TUC survey finds heat in the workplace is a major concern for trade unions

The Trades Union Congress (TUC) is poised to release a report detailing how workplace temperatures are one of the top concerns of trade union health and safety representatives.

The TUC, the organisation that campaigns on behalf of over 50 trade unions operating in England and Wales, has carried out an annual survey with health and safety representatives from across its members and have collated the information in a report, which will be released within the coming weeks.

Over 1,000 health and safety representatives took part in the survey and the figures suggest that 16% of these are worried about high working temperatures.

This follows on from an earlier survey which found that 94% of teachers, college management personnel, and health and safety representatives claimed to have worked in dangerously high temperatures during the summer months.

The most recent survey found that high temperatures were a definite issue in the education sector, local and central government and in the manufacturing industry.

Those working in buildings constructed after the war, which typically comprise of many glass components, without a functioning air conditioning system, struggled most with workplace heat.

The Workplace (Health, Safety and Welfare) Regulations advise that the temperature of a workplace environment should be ‘reasonable’ but state no maximum level. However, according to TUC, individuals work best in temperatures of between 18C and 24C.
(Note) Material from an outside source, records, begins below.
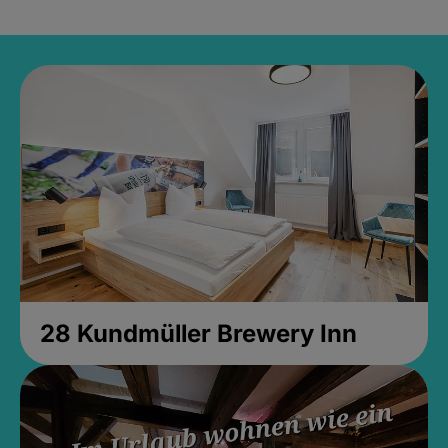
28 Kundmüller Brewery Inn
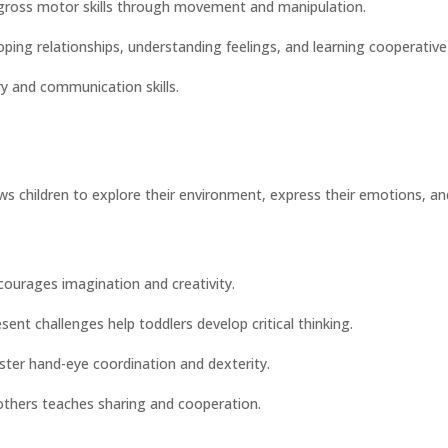
 gross motor skills through movement and manipulation.
oping relationships, understanding feelings, and learning cooperative
ry and communication skills.
lows children to explore their environment, express their emotions, an
courages imagination and creativity.
esent challenges help toddlers develop critical thinking.
oster hand-eye coordination and dexterity.
h others teaches sharing and cooperation.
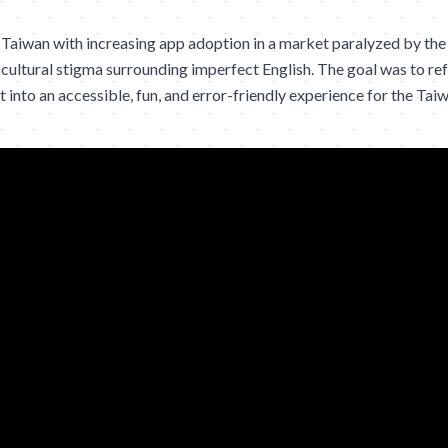
Taiwan with increasing app adoption in a market paralyzed by the
cultural stigma surrounding imperfect English. The goal was to re
 into an accessible, fun, and error-friendly experience for the Tai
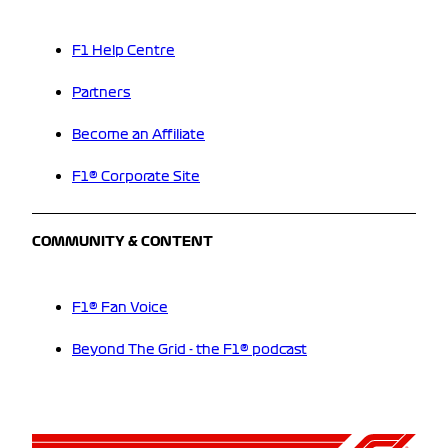
F1 Help Centre
Partners
Become an Affiliate
F1® Corporate Site
COMMUNITY & CONTENT
F1® Fan Voice
Beyond The Grid - the F1® podcast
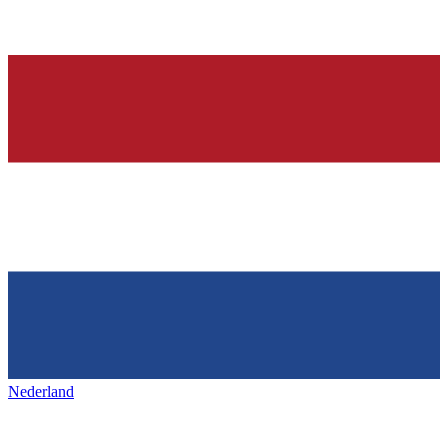
Nederland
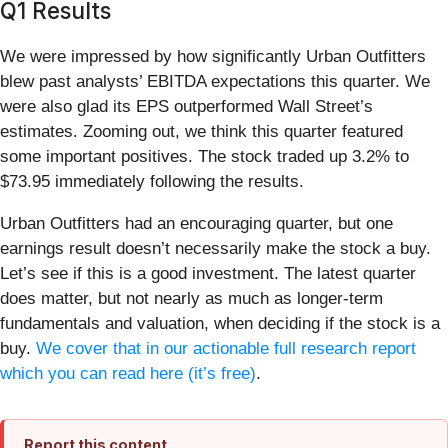
Q1 Results
We were impressed by how significantly Urban Outfitters
blew past analysts’ EBITDA expectations this quarter. We
were also glad its EPS outperformed Wall Street’s
estimates. Zooming out, we think this quarter featured
some important positives. The stock traded up 3.2% to
$73.95 immediately following the results.
Urban Outfitters had an encouraging quarter, but one
earnings result doesn’t necessarily make the stock a buy.
Let’s see if this is a good investment. The latest quarter
does matter, but not nearly as much as longer-term
fundamentals and valuation, when deciding if the stock is a
buy.
We cover that in our actionable full research report
which you can read here (it’s free)
.
Report this content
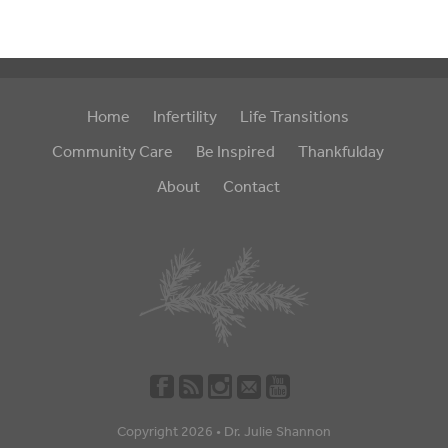
Home
Infertility
Life Transitions
Community Care
Be Inspired
Thankfulday
About
Contact
Copyright 2026 •
Dr. Julie Shannon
The TUC has compiled a number of measures to prevent temperatures in the workplace going over the accepted safe level, including:

  • The installation of an up-to-date air conditioning system
  • The installation of fans and ventilation
  • The relaxation of workplace dress codes
  • Redesigning the working area to address any issues, such as windows
  • Relax working hours to allow staff to work at times outside of peak temperatures

The TUC is now calling on the Health and Safety Executive (HSE) and local and central government to implement regulations that control the maximum working temperature a worker can be expected to work in.